I've been asked by several readers to comment about the first month of the season turned in by Chicago Cubs infielder Neifi Perez, inspiration for and namesake of this column's proprietary Neifi Index, which measures the ineffectiveness of reserve players by comparing their team's winning percentage when they do and do not play.
Through Sunday Perez was hitting a cool .366, with an on-base percentage of .408 and a slugging percentage of .549 through 22 games. Career averages: .271 average, .303 OBP, .383 slugging, and remember, Neifi played well over half of his 1,131 career games for the Colorado Rockies. Perez has three home runs. His career high for a season not spent playing for Colorado: four.
This run actually began last season, when the Cubs signed Perez in August and called him up Sept. 1 and he hit .371 with an OBP of .400 and a slugging percentage of .548 in 23 games. This is a guy who consistently fails to reach base 30 percent of the time or slug better than .400, both pathetic figures even for a Gold Glove middle infielder.
So he's now played a little over a quarter of a season as a Cub, 45 games, and he's hit .368 with five homers, 18 RBIs, an OBP of .404 and a slugging percentage of .549. He's basically been Melvin Mora or Carlos Guillen, without so many extra-base hits or walks but with lots more singles.

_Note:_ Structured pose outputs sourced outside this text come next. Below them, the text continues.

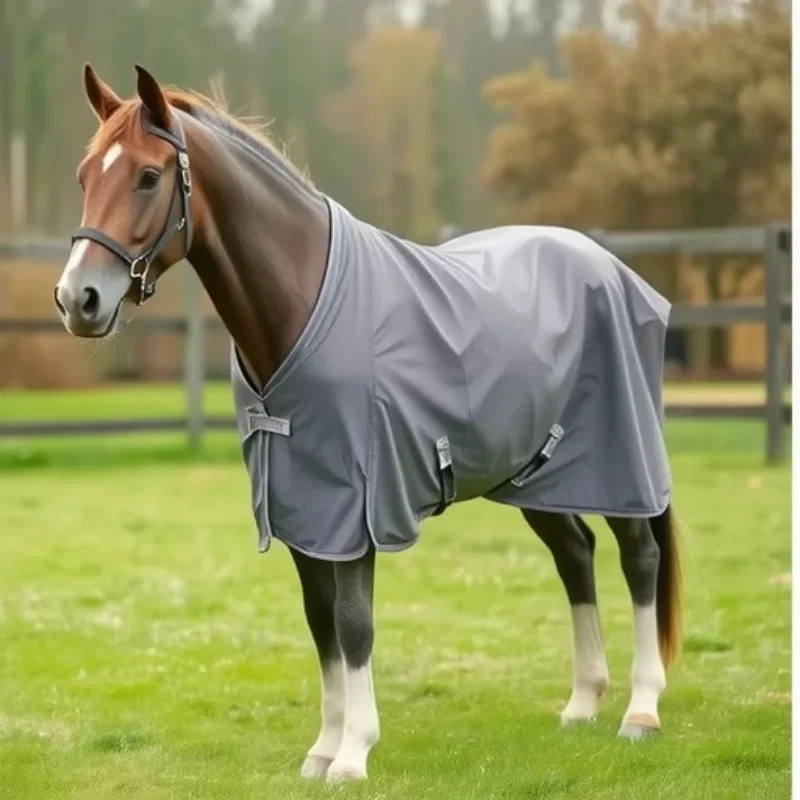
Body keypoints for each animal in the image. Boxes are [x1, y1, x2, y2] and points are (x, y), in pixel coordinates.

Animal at [54, 64, 682, 782]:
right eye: (84, 176)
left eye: (149, 176)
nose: (77, 300)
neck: (299, 304)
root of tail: (611, 268)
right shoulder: (303, 511)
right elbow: (321, 620)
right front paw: (323, 749)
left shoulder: (358, 509)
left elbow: (355, 623)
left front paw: (354, 753)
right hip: (534, 473)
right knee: (574, 554)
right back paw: (582, 703)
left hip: (619, 462)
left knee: (640, 558)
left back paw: (641, 710)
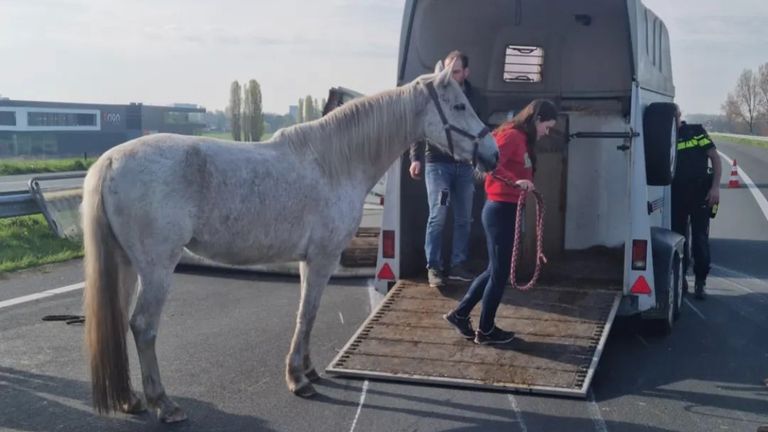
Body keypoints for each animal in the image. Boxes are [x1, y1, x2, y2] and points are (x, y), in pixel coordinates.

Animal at [79, 58, 498, 422]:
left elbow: (305, 313)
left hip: (127, 264)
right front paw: (299, 379)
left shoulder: (307, 259)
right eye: (459, 105)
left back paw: (131, 399)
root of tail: (110, 161)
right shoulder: (323, 257)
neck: (334, 163)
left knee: (121, 322)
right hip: (157, 268)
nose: (492, 154)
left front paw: (308, 370)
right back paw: (163, 404)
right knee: (143, 326)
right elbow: (308, 312)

What's going on here is that Perez just loves hitting at Wrigley Field. On the road, he's been his usual offensive liability, hitting .216, with an OBP and slugging of .256/.324. For the first half-dozen years of his career, Coors Field gave Perez's numbers a boost that almost made him look like a big-league hitter if you didn't look too closely. Wrigley has turned him into a slugger. In 42 games there, he has a career OPS of 1.021, a Pujolsian figure.
The answer to the question I've been asked more than any other in April is no, I'm not going to change the name of the Neifi Index, and I wouldn't even if Neifi keeps hittiing like this, which he won't.